In a flash of what some people may call inspiration, but what we'll call stupidity, Marc and Scrawn decided to change the lyrics a bit and call the band a 'silly name' for the sake of 'humour' and to make up for the lack of any real talent. The forerunner to the Shirehorses was born. Unfortunately.

Even worse was the fact that Marc and Scrawn continued to be unable to think up anything witty to do on the Graveyard Shift and so continued to do create stupid songs, despite the fact that the pair has no musical talent whatsoever.

The move to the Breakfast Show didn't stem the flow of songs either. Such Graveyard delights as the Horse Brothers and Dick Cave And The Bad Cheese were joined by Gazeebo, Pantson and The Chemical Toilet Brothers. However, it was while the pair were gratuitously copying The Seahorses though, that the full line-up was finalised...

From the start the line-up had been Scrawn on drums and Marc on guitar. At random moments they had been joined by others, including Barnsley poet Ian McMillan (who appeared on the Edwin Bobbins track A Girl Like Your (Oh Yeah). But in 1997 things changed. The Shirehorses line-up included 'Chunky' Rhys Hughes (then producer of the Breakfast Show) and 'Chester's Dark Prince Of the Mandolin' (aka Christopher Lee, Radio One sound engineer) on bass, mandolins, pewter tankards and anything else the aspiring musicians could lay their hands on.
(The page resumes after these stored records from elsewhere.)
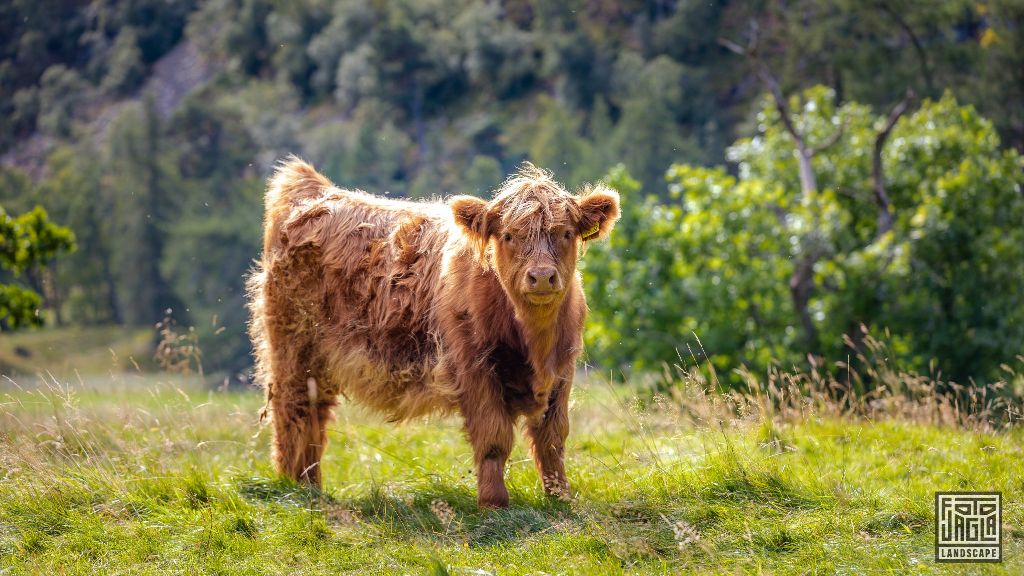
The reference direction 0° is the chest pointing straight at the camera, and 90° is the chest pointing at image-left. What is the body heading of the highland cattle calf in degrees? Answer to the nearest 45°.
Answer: approximately 315°

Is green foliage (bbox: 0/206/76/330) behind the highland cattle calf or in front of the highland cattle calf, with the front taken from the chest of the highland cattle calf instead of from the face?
behind

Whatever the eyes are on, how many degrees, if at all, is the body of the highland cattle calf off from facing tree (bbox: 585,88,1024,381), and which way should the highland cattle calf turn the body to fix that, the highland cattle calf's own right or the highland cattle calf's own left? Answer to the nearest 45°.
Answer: approximately 90° to the highland cattle calf's own left
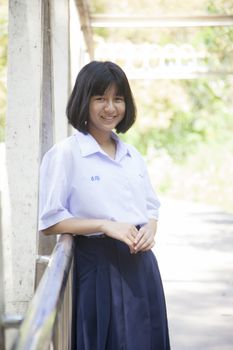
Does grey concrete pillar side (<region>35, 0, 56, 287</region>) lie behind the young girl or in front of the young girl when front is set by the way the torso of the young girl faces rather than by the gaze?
behind

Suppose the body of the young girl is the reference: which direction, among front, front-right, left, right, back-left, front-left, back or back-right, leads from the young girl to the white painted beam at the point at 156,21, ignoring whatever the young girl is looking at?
back-left

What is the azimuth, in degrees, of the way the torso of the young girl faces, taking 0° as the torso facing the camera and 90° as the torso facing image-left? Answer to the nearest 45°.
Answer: approximately 315°

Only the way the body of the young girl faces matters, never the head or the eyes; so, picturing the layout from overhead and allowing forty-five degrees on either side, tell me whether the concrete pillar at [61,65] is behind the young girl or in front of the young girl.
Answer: behind
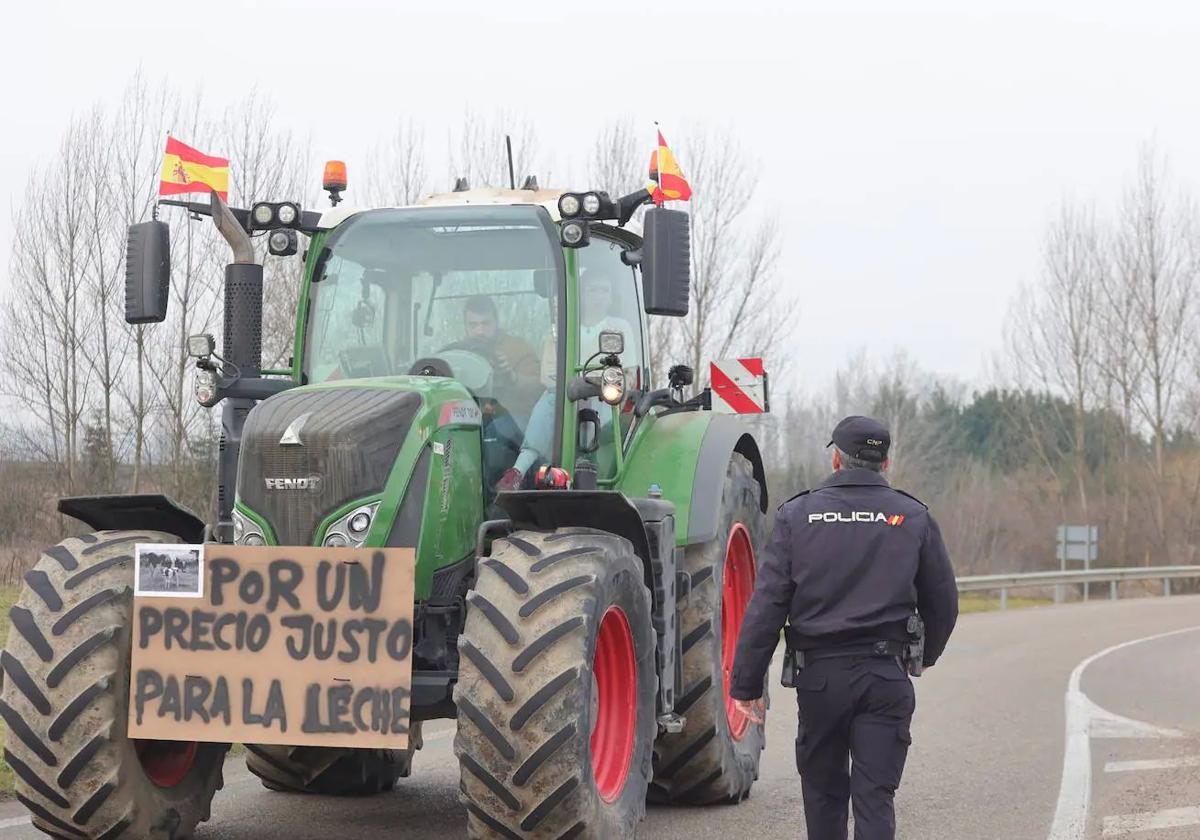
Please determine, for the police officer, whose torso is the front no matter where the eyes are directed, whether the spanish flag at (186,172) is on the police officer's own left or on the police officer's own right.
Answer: on the police officer's own left

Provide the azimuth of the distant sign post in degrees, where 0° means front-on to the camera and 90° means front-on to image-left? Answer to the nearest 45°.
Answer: approximately 180°

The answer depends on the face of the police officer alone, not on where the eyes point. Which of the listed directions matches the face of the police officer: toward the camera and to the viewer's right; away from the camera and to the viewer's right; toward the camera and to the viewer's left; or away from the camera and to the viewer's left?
away from the camera and to the viewer's left

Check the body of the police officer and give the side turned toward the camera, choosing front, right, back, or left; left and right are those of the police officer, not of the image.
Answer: back

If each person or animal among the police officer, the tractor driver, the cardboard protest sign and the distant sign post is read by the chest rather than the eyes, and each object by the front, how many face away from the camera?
2

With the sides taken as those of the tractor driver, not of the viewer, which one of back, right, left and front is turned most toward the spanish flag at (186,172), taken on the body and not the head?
right

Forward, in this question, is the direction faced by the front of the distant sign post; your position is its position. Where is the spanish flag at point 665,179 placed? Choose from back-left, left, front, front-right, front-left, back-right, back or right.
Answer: back

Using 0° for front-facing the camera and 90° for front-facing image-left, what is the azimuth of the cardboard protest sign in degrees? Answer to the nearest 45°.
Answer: approximately 0°

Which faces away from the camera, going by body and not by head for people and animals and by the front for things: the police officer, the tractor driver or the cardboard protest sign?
the police officer
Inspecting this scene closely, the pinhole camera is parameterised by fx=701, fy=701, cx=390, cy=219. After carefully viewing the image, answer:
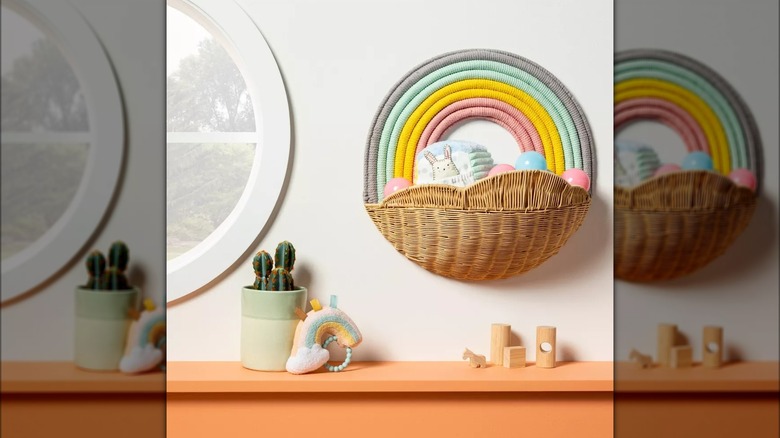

Bigger line-up - same crap.

To Glastonbury, And Beyond!

It was about this time that the organise of the Glastonbury Festival, Michael Eavis, noticed that he was lacking a dodgy folk singer for the half ten slot on the first day of Glastonbury '97 and in sheer frustration about the lack of available bands, asked the Shirehorses to open the festival.

Seeing that the band could draw in literally twenty three and a half people to Glastonbury inspired East West Records to offer the Shirehorses the chance to release an album of their 'greatest work' and in October 1997, The Worst Album In The World... Ever... EVER was released.

Unluckily the record company produced too many and the decision was made to release the album at the special bargain-bucker-no-it's-not-crap-it's-brill album price of about nine squid for the CD and about ten pence on tape.

However, the project seemed to cool enthusiasm to keep doing the covers at Radio One, and following Marc's move to the Afternoon Show and the departure of Rhys Hughes for pastures new (well the Simon Mayo show, later the Evening Session and then the Chris Moyles show) led to the previously near-constant influx of new songs, drying up. True, there have been a few songs lately, including a track from subliminal pop band Numbawamba, but the ice has certainly melted in the Shirehorses bargain wine bucket.

Shirehorses, Reborn

A drying up of the creative juices has shown that Marc Riley had to come up with better and more innovative features for his show, like the truly inspirational reading and commenting on things from the newspapers. However, the Horse came back every now and then, joined by newcomeer, Dick The Buttock Struttock, or Patrick as those who know him when he's not prancing around a stage in y-fronts, know him.

And there it could have ended, had it not been for that difficult second album.

14 May 2001 saw Oh Kid, Eh bit the streets, on Columbia records, which came after a major promotional tour consisting of a dizzying four dates in London, Manchester and two nights in Glasgow, where they even sold T-shirts!

It even beat The Worst Album... up the charts, beating the previous best of 27, by getting to 18.

But then, they're a covers band Jim, but not as we know it?